How are C++ programs proven correct with that non sequential semantic? How can anyone reason about a program that is not doing primitive steps one after the other?

Iver answered 6/11, 2019 at 3:53 Comment(4)
It almost boils down to 3 things. If you use the sequentially consistent semantics the MT primitives give you then you have a guaranteed total order. Then you have the manual version of that which if you do it right gives you a total order. Then there is the relaxed method where there is a set of possible outcomes and you'll get one of those, but you don't know which. Here is a good read about the semantics: en.cppreference.com/w/cpp/atomic/memory_orderBibliopegy
@NathanOliver-ReinstateMonica "If you use the sequentially consistent semantics the MT primitives give you then you have a guaranteed total order" You get the total order only on operations on atomics; what gives you a total order mutexes or on anything else?Iver
The standard. Sorry, but I'm not going to hash this out with you again. I've tried a couple/few times and you never believe me so I'm just going to disengage.Bibliopegy
@NathanOliver-ReinstateMonica So now it's a faith issue? Maybe you should "disengage" if you take it as such.Iver
S
5

It is "conceptually easier" with the C++ memory model than it was with pthreads prior to the C++ memory model. C++ prior to the memory model interacting with pthreads was loosely specified, and reasonable interpretations of the specification permitted the compiler to "introduce" data races, so it is extremely difficult (if possible at all) to reason about or prove correctness for MT algorithms in the context of older C++ with pthreads.

There seems to be a fundamental misunderstanding in the question in that C++ was never defined as a sequential execution of primitive steps. It has always been the case that there is a partial ordering between expression evaluations. And the compiler is allowed to move such expressions around unless constrained from doing so. This was unchanged by the introduction of the memory model. The memory model introduced a partial order for evaluations between separate threads of execution.

The advice "use the primitives correctly and avoid data races" still applies, but the C++ memory model more strictly and precisely constrains the interaction between the primitives and the rest of the language, allowing more precise reasoning.

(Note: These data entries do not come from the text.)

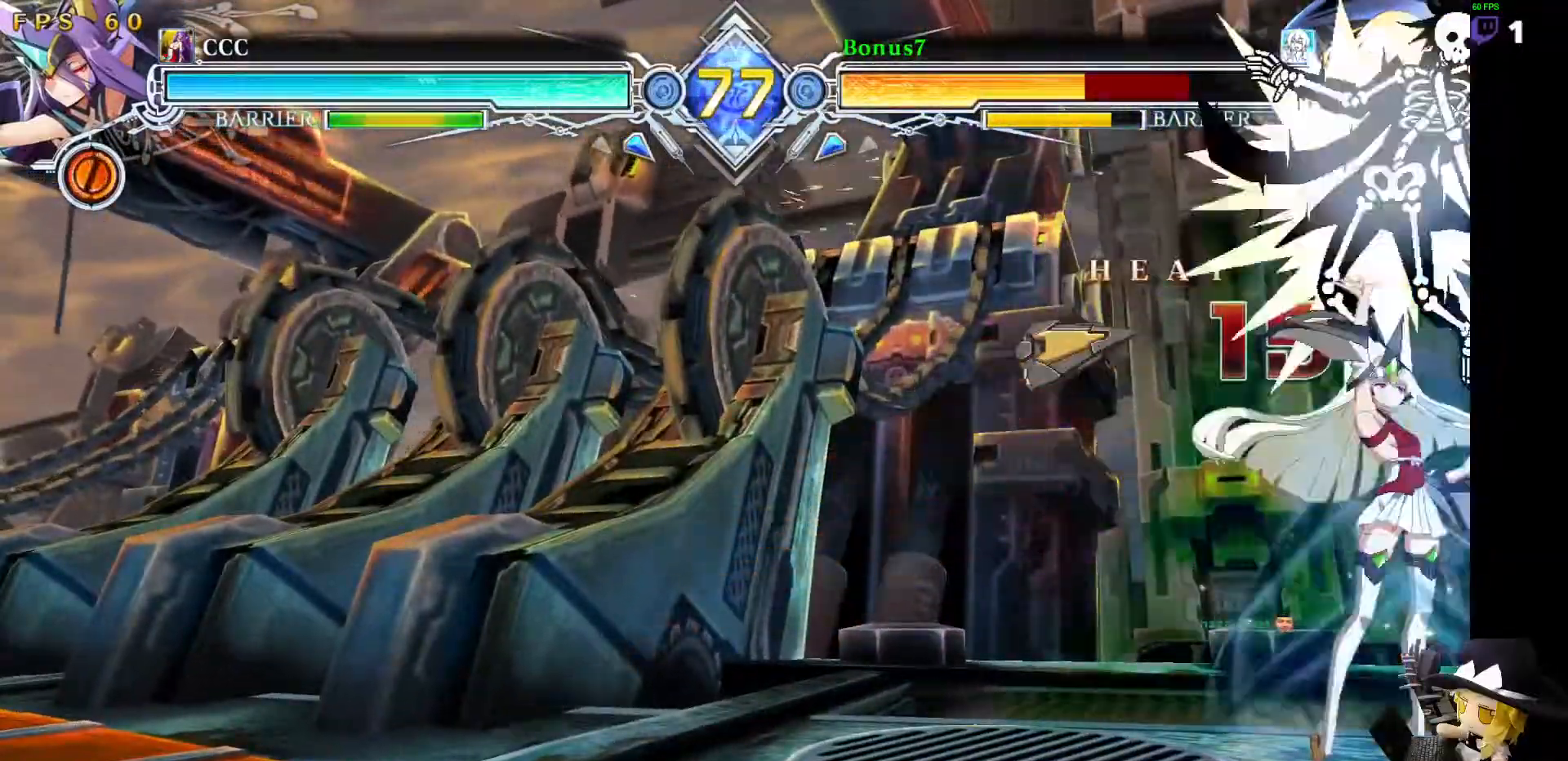
{"dt_ms": 995, "buttons": []}
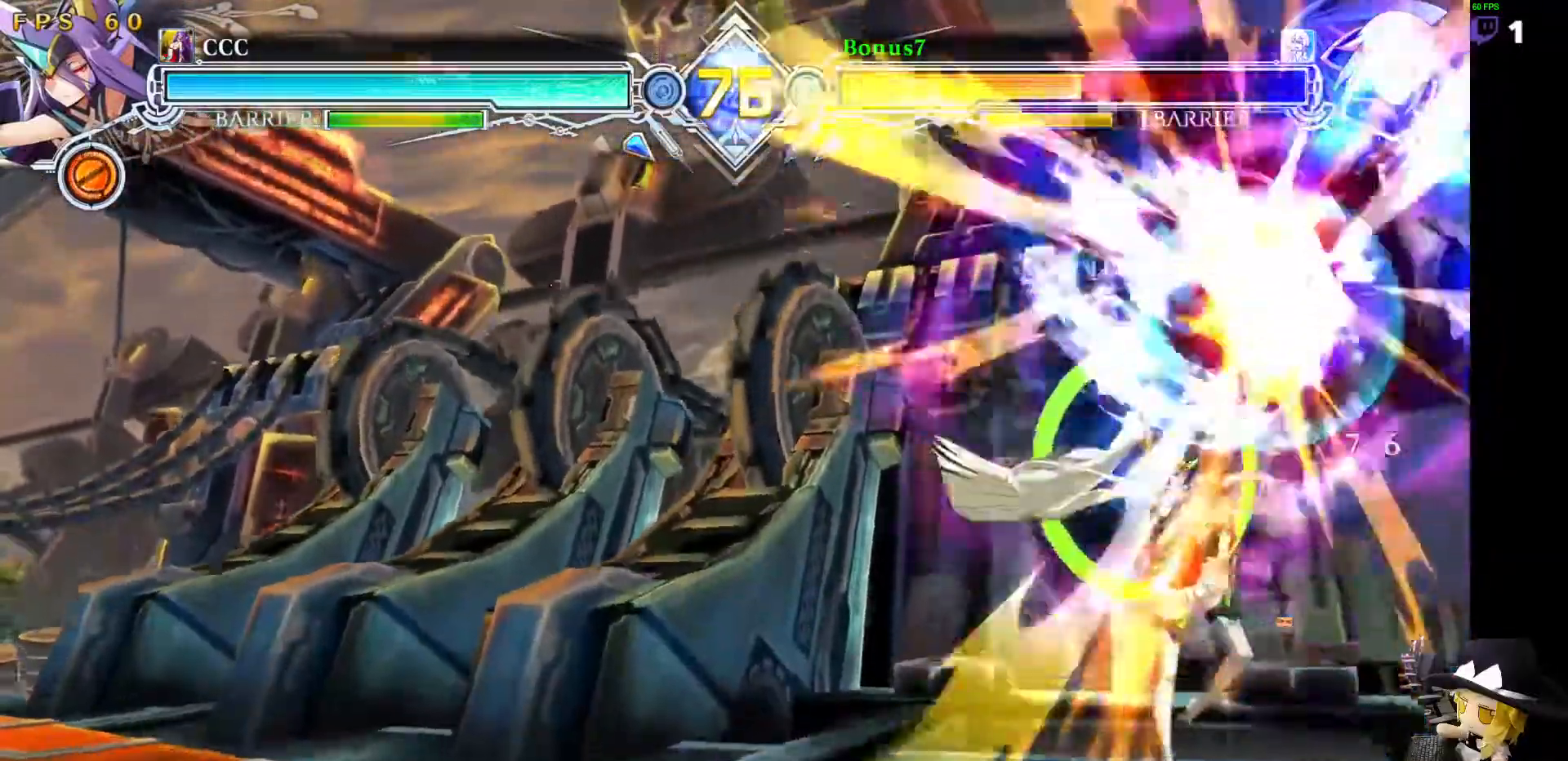
{"dt_ms": 506, "buttons": [], "events": []}
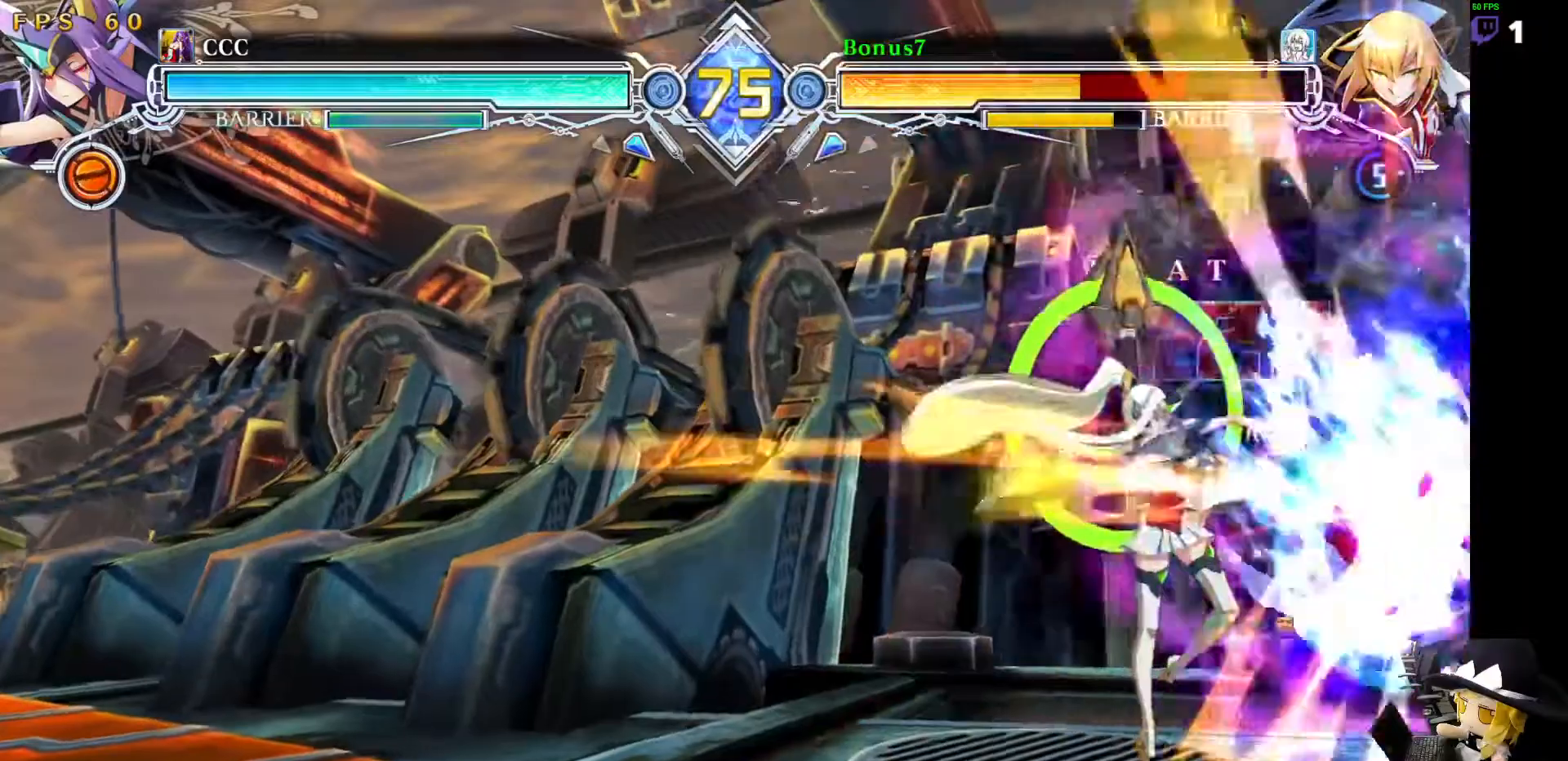
{"dt_ms": 505, "buttons": [], "events": []}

In practice, it is not easy to prove correctness in either context. Most programs are not proven to be data race free. One tries to encapsulate as much as possible any synchronization so as to allow reasoning about smaller components, some of which can be proven correct. And one uses tools such as address sanitizer and thread sanitizer to catch data races.

On data races, POSIX says:

Applications shall ensure that access to any memory location by more than one thread of control (threads or processes) is restricted such that no thread of control can read or modify a memory location while another thread of control may be modifying it. Such access is restricted using functions that synchronize thread execution and also synchronize memory with respect to other threads.... Applications may allow more than one thread of control to read a memory location simultaneously.

On data races, C++ says:

The execution of a program contains a data race if it contains two potentially concurrent conflicting actions, at least one of which is not atomic, and neither happens before the other, except for the special case for signal handlers described below. Any such data race results in undefined behavior.

C++ defines more terms and tries to be more precise. The gist of this is that both forbid data races, which in both, are defined as conflicting accesses, without the use of the synchronization primitives.

POSIX says that the pthread functions synchronize memory with respect to other threads. That is underspecified. One could reasonably interpret that as (1) the compiler cannot move memory accesses across such a function call, and (2) after calling such a function in one thread, the prior actions to memory from that thread will be visible to another thread after it calls such a function. This was a common interpretation, and this is easily accomplished by treating the functions as opaque and potentially clobbering all of memory.

As an example of problems with this loose specification, the compiler is still allowed to introduce or remove memory accesses (e.g. through register promotion and spillage) and to make larger accesses than necessary (e.g. touching adjacent fields in a struct). Therefore, the compiler completely correctly could "introduce" data races that weren't written in the source code directly. The C++11 memory model stops it from doing so.

C++ says, with regard to mutex lock:

Synchronization: Prior unlock() operations on the same object shall synchronize with this operation.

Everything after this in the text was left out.